GOLDEN State Warriors rookie 194cm shooting guard Brandin Podziemski was a star in high school, chose the U. of Illinois for college, and then languished deep on their bench, averaging 1.4 points per game in his only year there. 

He then transferred to Santa Clara U. in California for a year, where he immediately became their starting shooting guard and leading scorer, lighting it up for 30 and 35 points respectively in his first two games.  At the end of the year, he was a first round draft pick by the Warriors.

He has been earning his place on the team so far this year, backing up Steph Curry and Klay Thompson (The Splash Brothers) and averaging 9.5 points, 5.7 rebounds and 3.6 assists. 

Three days ago, he had a line of 6-5-5 in a win over the Sixers. During his 25 minutes on the floor, he did something not seen in the NBA in 44 years: in a four-game span he played more than 130 minutes and recorded at least 25 points without a turnover. 

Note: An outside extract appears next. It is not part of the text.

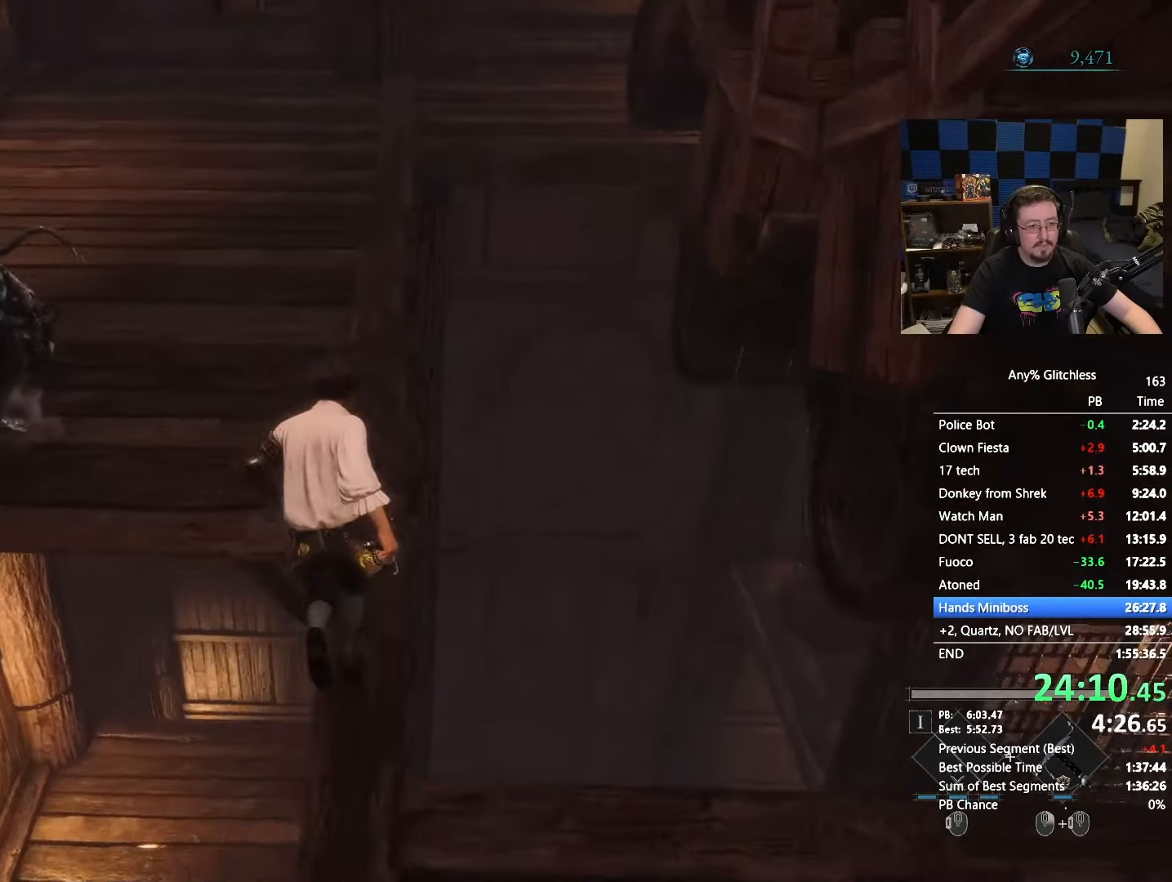
{"keys": ["space", "w"], "mouse": [], "events": []}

In his last 136 minutes on the floor, he earned 27 assists and had zero turnovers, and this on a team that is prone to turnovers.

He recently earned his just reward for this type of sterling play. He has taken over the starting guard spot held down for the previous 12 years by struggling Klay Thompson. 

Interestingly, in his first game coming off the bench since then, Thompson lit it up for 35 points.

UConn women's coach, Geno Auriemma, ended speculation that he would retire at the end of this season, his 39th at the school, with an announcement last night after their game at home. 

Also last night, his oft-injured star guard Paie Bueckers told the crowd that she, too, would be returning next year.

Lauryn Taylor, a 180cm post player for NCAA Division II Francis Marion, set an all-time women's rebounding record for any NCAA classification when she hauled down 44 caroms in a win Thursday night over North Greenville.